* Start *

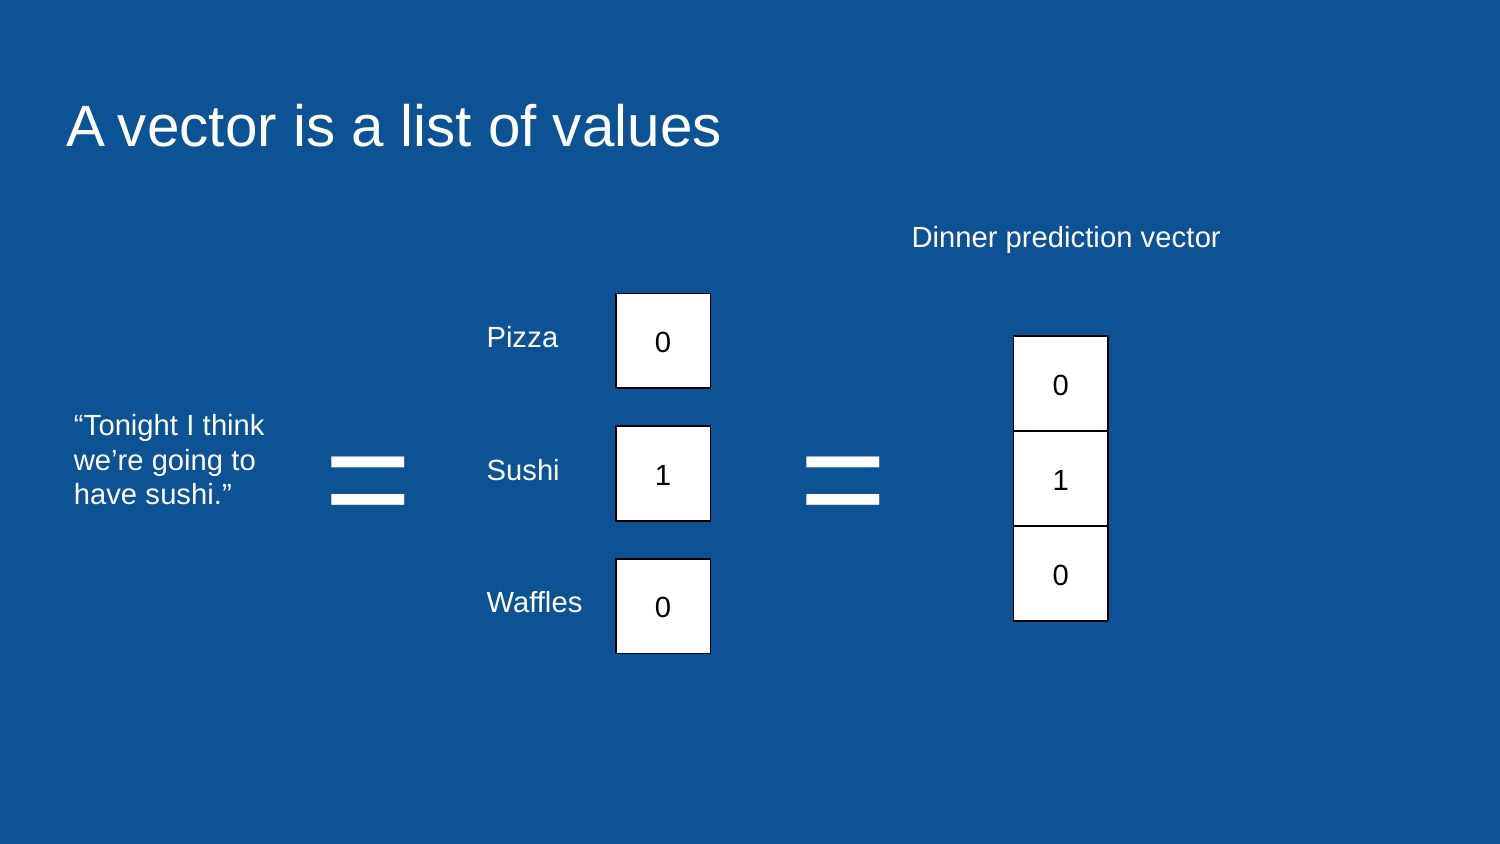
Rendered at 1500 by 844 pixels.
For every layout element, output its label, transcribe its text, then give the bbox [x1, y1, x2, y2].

* End *
* Start *

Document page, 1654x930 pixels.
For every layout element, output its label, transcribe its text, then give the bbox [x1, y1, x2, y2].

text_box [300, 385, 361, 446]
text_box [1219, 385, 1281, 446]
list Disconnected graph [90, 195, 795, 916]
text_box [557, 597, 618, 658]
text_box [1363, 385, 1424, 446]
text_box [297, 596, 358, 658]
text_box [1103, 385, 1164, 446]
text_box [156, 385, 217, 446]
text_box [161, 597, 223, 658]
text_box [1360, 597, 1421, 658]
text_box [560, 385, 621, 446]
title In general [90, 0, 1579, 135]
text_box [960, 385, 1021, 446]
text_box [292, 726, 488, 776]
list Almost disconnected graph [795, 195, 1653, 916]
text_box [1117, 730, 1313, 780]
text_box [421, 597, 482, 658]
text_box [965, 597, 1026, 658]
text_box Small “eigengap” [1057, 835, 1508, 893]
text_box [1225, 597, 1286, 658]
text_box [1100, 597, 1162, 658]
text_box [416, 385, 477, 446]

* End *

What you have to do: In how many lines of the entries above does the word "pixels" appear? Reply with the number alone.

The response: 2